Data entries
Start of Block

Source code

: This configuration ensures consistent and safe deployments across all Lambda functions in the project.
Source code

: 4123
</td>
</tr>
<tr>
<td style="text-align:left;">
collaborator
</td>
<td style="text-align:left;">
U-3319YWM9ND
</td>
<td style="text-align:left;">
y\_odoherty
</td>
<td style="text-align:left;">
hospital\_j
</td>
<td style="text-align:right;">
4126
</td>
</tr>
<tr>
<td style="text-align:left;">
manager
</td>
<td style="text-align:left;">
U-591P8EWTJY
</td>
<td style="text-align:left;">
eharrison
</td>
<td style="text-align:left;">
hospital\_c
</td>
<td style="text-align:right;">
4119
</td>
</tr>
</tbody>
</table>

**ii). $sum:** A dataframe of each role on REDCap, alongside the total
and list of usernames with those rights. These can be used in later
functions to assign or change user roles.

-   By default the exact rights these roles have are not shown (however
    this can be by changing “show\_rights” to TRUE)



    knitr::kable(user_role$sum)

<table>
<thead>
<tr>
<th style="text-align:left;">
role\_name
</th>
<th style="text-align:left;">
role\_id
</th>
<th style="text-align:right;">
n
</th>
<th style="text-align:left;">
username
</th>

End of Block

Every entry shown above should be transcribed without alteration.

Problem solution =
Source code

: This configuration ensures consistent and safe deployments across all Lambda functions in the project.
Source code

: 4123
</td>
</tr>
<tr>
<td style="text-align:left;">
collaborator
</td>
<td style="text-align:left;">
U-3319YWM9ND
</td>
<td style="text-align:left;">
y\_odoherty
</td>
<td style="text-align:left;">
hospital\_j
</td>
<td style="text-align:right;">
4126
</td>
</tr>
<tr>
<td style="text-align:left;">
manager
</td>
<td style="text-align:left;">
U-591P8EWTJY
</td>
<td style="text-align:left;">
eharrison
</td>
<td style="text-align:left;">
hospital\_c
</td>
<td style="text-align:right;">
4119
</td>
</tr>
</tbody>
</table>

**ii). $sum:** A dataframe of each role on REDCap, alongside the total
and list of usernames with those rights. These can be used in later
functions to assign or change user roles.

-   By default the exact rights these roles have are not shown (however
    this can be by changing “show\_rights” to TRUE)



    knitr::kable(user_role$sum)

<table>
<thead>
<tr>
<th style="text-align:left;">
role\_name
</th>
<th style="text-align:left;">
role\_id
</th>
<th style="text-align:right;">
n
</th>
<th style="text-align:left;">
username
</th>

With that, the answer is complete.